== SOURCE MATERIAL ==
>>

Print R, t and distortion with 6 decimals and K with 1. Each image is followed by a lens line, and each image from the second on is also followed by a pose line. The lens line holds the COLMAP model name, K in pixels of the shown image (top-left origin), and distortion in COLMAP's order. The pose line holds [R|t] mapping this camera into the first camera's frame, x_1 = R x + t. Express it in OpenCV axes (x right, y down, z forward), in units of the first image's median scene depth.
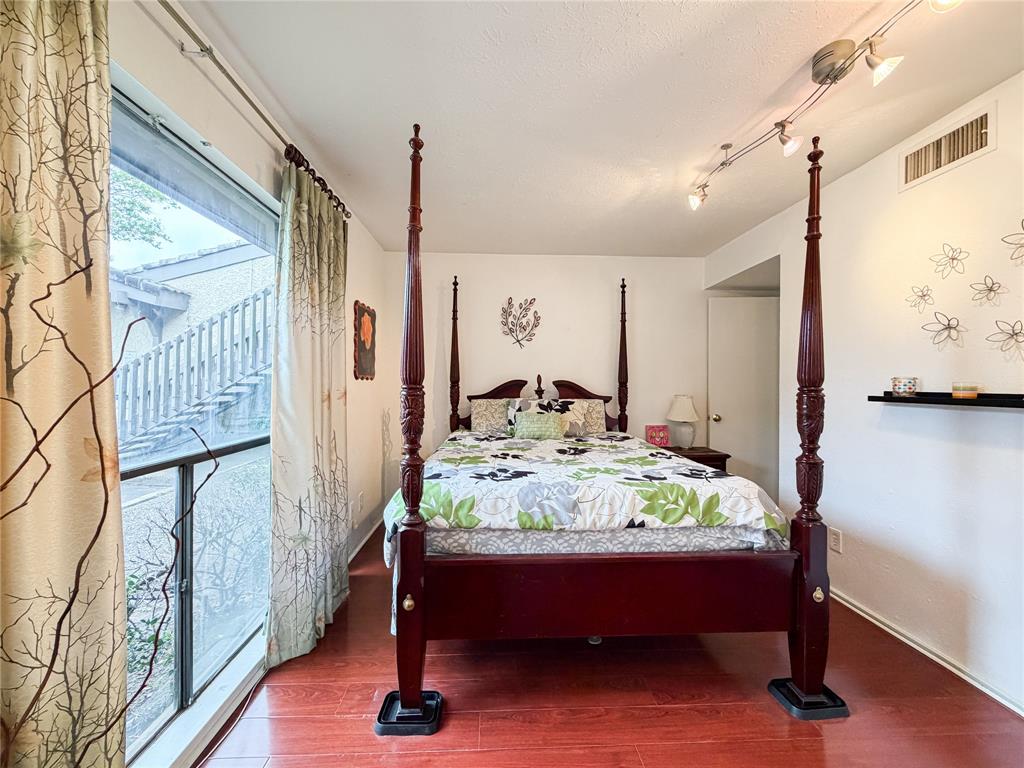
lens RADIAL K [[414.8, 0, 509.9], [0, 414.8, 384.7], [0, 0, 1]] dist [0.000054, 0.000143]
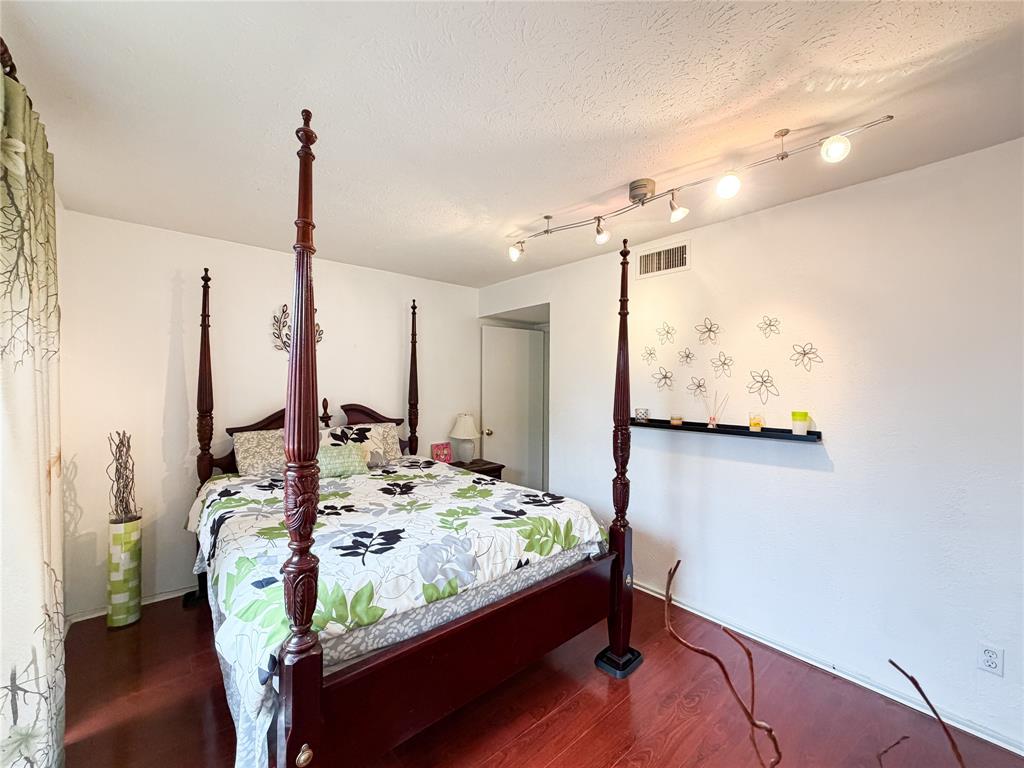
lens RADIAL K [[415.3, 0, 510.1], [0, 415.3, 385.2], [0, 0, 1]] dist [0.001872, -0.000264]
pose [[0.785008, -0.001638, 0.619484, -0.376361], [-0.001308, 0.999990, 0.004302, -0.128058], [-0.619484, -0.004187, 0.784998, 0.172592]]
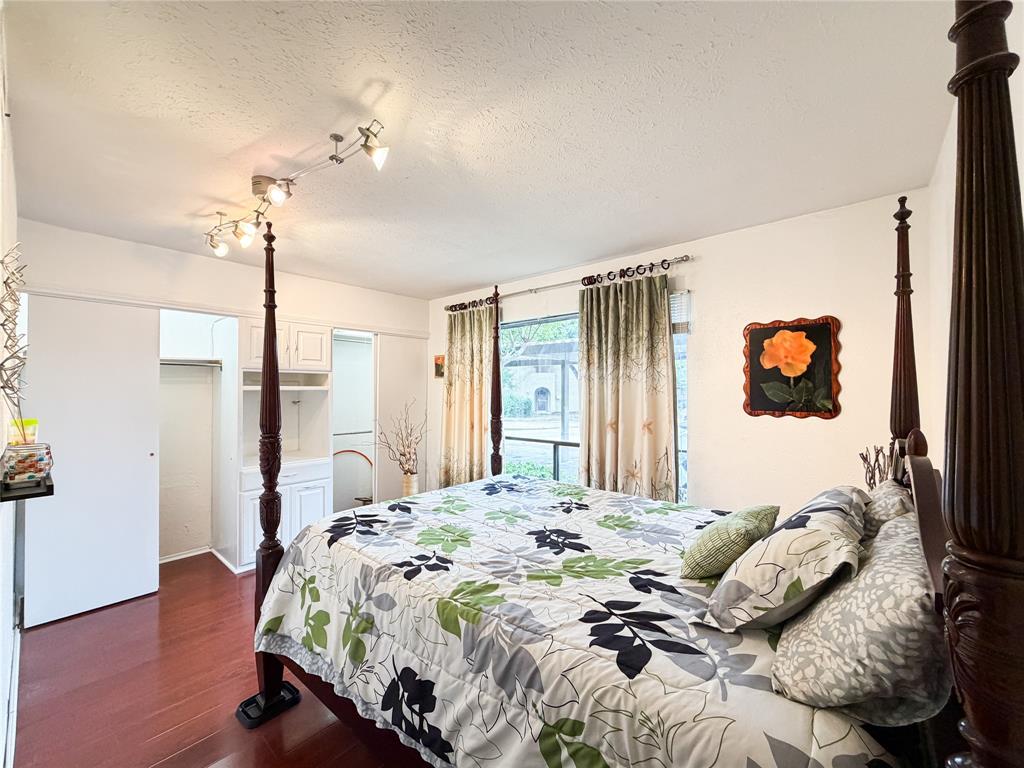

<<

== EXERCISE PROMPT ==
Copy the material above line for line, without the pictures.

== SOLUTION FOR THIS EXERCISE ==
Print R, t and distortion with 6 decimals and K with 1. Each image is followed by a lens line, and each image from the second on is also followed by a pose line. The lens line holds the COLMAP model name, K in pixels of the shown image (top-left origin), and distortion in COLMAP's order. The pose line holds [R|t] mapping this camera into the first camera's frame, x_1 = R x + t. Express it in OpenCV axes (x right, y down, z forward), in units of the first image's median scene depth.
lens RADIAL K [[414.8, 0, 509.9], [0, 414.8, 384.7], [0, 0, 1]] dist [0.000054, 0.000143]
lens RADIAL K [[415.3, 0, 510.1], [0, 415.3, 385.2], [0, 0, 1]] dist [0.001872, -0.000264]
pose [[0.785008, -0.001638, 0.619484, -0.376361], [-0.001308, 0.999990, 0.004302, -0.128058], [-0.619484, -0.004187, 0.784998, 0.172592]]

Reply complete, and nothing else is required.